Stephen McCombie is the senior practice manager for RSA Advanced Cyber Defence (ACD) in Asia-Pacific. He has 30 years of security industry experience and is an adjunct lecturer in Cybercrime at Charles Sturt University. At RSA Conference 2016 in Singapore, he spoke about the qualities that an effective IT security professional should possess.
"You have to be interested in security as a profession," he told Lifehacker Australia. "The problem is there's a lot of IT people out there who are fantastic at being IT people and running systems; but that's not security.
"Security is about dealing with actual breaches and problems that are caused, to understand the impact you're having in your security job around that; it's not just an operational job."
Technical skills are important when it comes to an IT security role but you need to have the right mindset as well.
"In the past, we used to have teams of network security guys who would run firewalls and they were just IT people; they weren't really IT security people at all and they just ran a device," McCombie said. "They had no appreciation of the effectiveness of what they were doing. Every security person needs to have that understanding of what they're trying to achieve for their organisations."

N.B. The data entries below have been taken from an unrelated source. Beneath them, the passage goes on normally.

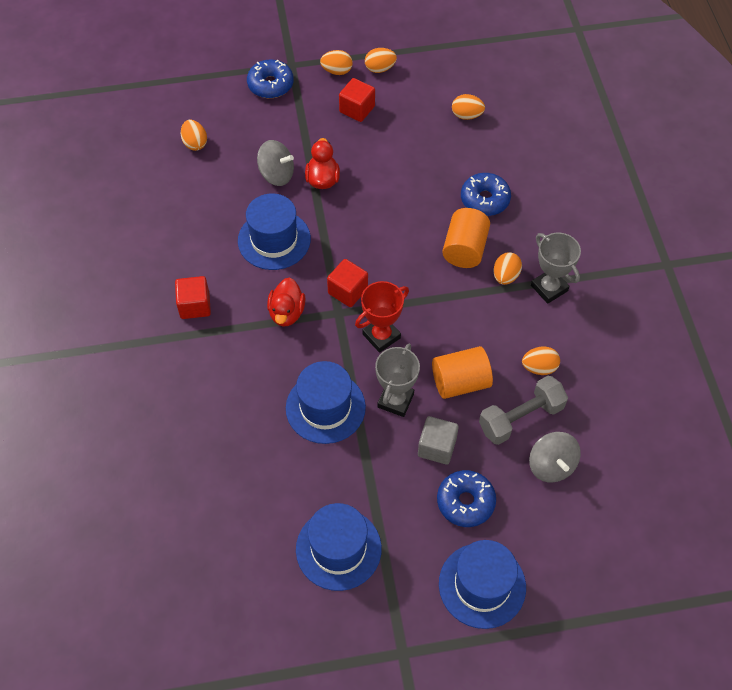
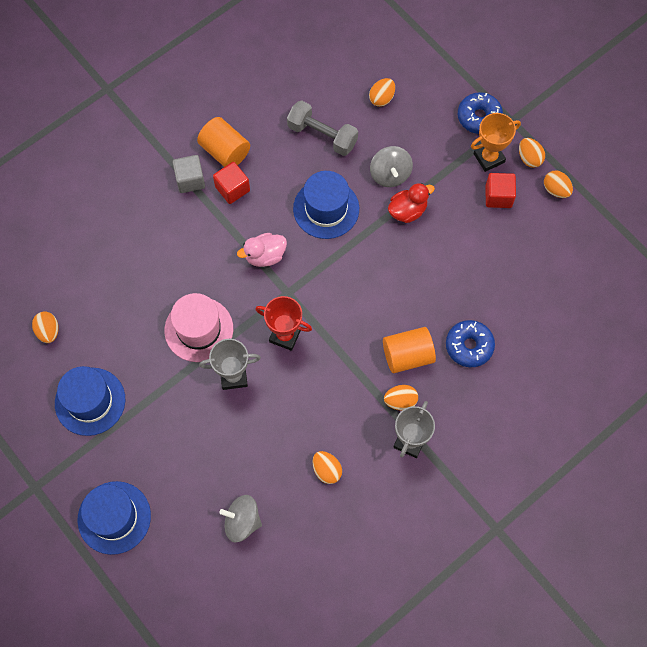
camera: 60 degrees right, 10 degrees up
red duck [267,278,306,327] -> pink duck [237,233,287,267]
blue hat [286,361,366,444] -> pink hat [164,293,233,362]
red cube [327,259,368,307] -> none
grey cube [418,416,459,465] -> grey cube moved to [173,155,205,193]
orange cylinder [432,346,493,399] -> orange cylinder moved to [197,117,250,167]
blue donut [437,470,496,527] -> none
orange egg [452,94,485,120] -> orange egg moved to [32,311,59,343]
grey dumbbell [479,376,568,445] -> grey dumbbell moved to [287,100,358,156]
grey spinning top [529,432,581,482] -> grey spinning top turned 60 degrees clockwise [219,495,262,543]
none -> orange trophy [471,113,521,172]

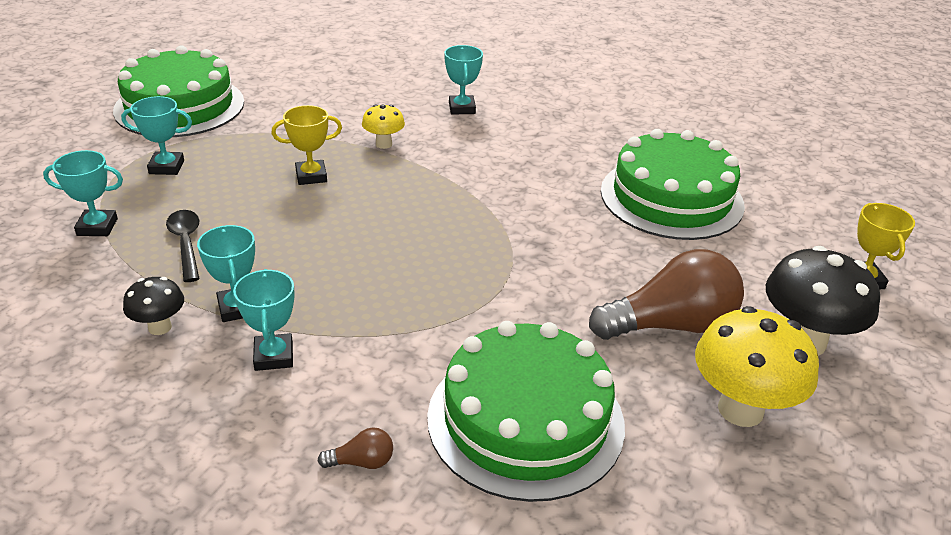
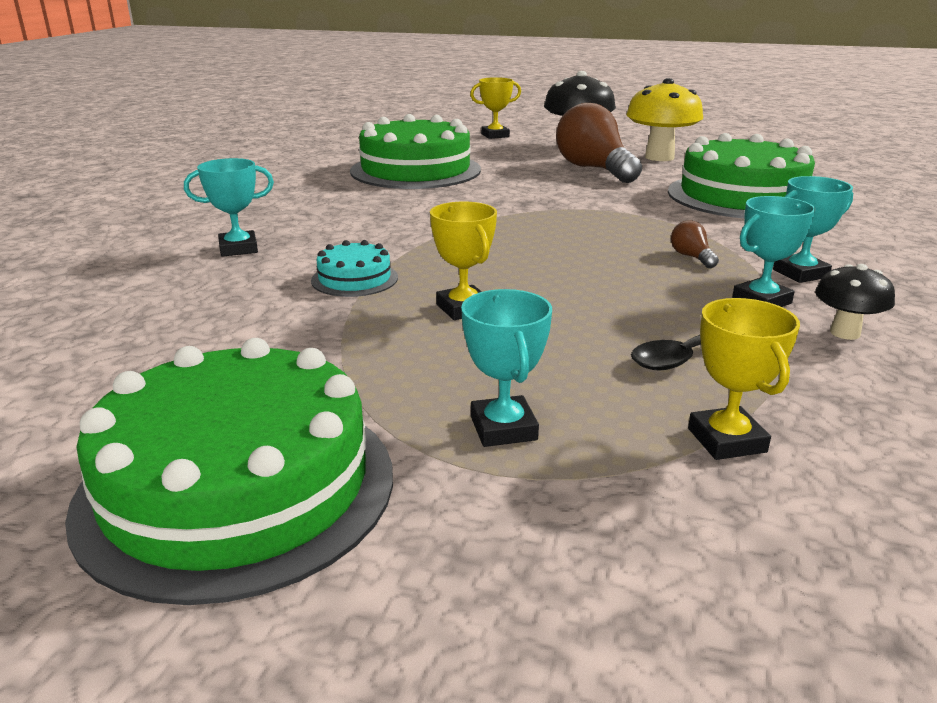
camera: 100 degrees left, 10 degrees down
turquoise trophy [43,150,123,236] -> yellow trophy [688,298,800,460]
brown light bulb [318,427,393,469] -> brown light bulb moved to [671,220,719,268]
yellow mushroom [362,104,405,149] -> turquoise cake [311,240,398,297]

McCombie observed that IT professionals approach security incidents by focusing on systems rather than zooming out and thinking about the situation holistically. For example, they need to think about whether the one incident is a symptom of a broader attack that is coming in from multiple entry points.
"That's the more advanced thinking around investigating and understanding what's going on that seems to be lacking," McCombie said.
While he recognised many IT professionals found their way into the industry through their own research and little formal education, McCombie believes there is value in going back to school or doing training courses if they want to work in IT security.
"As much as I can understand a lot of IT people that go into security did their own research, there are a lot of fundamentals that people need to fill in the gaps for," he said. "An IT person might have good technical skills but may not necessarily understand things like investigation techniques and how you scope an incident. That is one of the great challenges we see in organisations. They have good technical people with good security knowledge but they don't necessarily have the methodology to be more effective.
"Ultimately education can't make a security person, but they can make a security person better."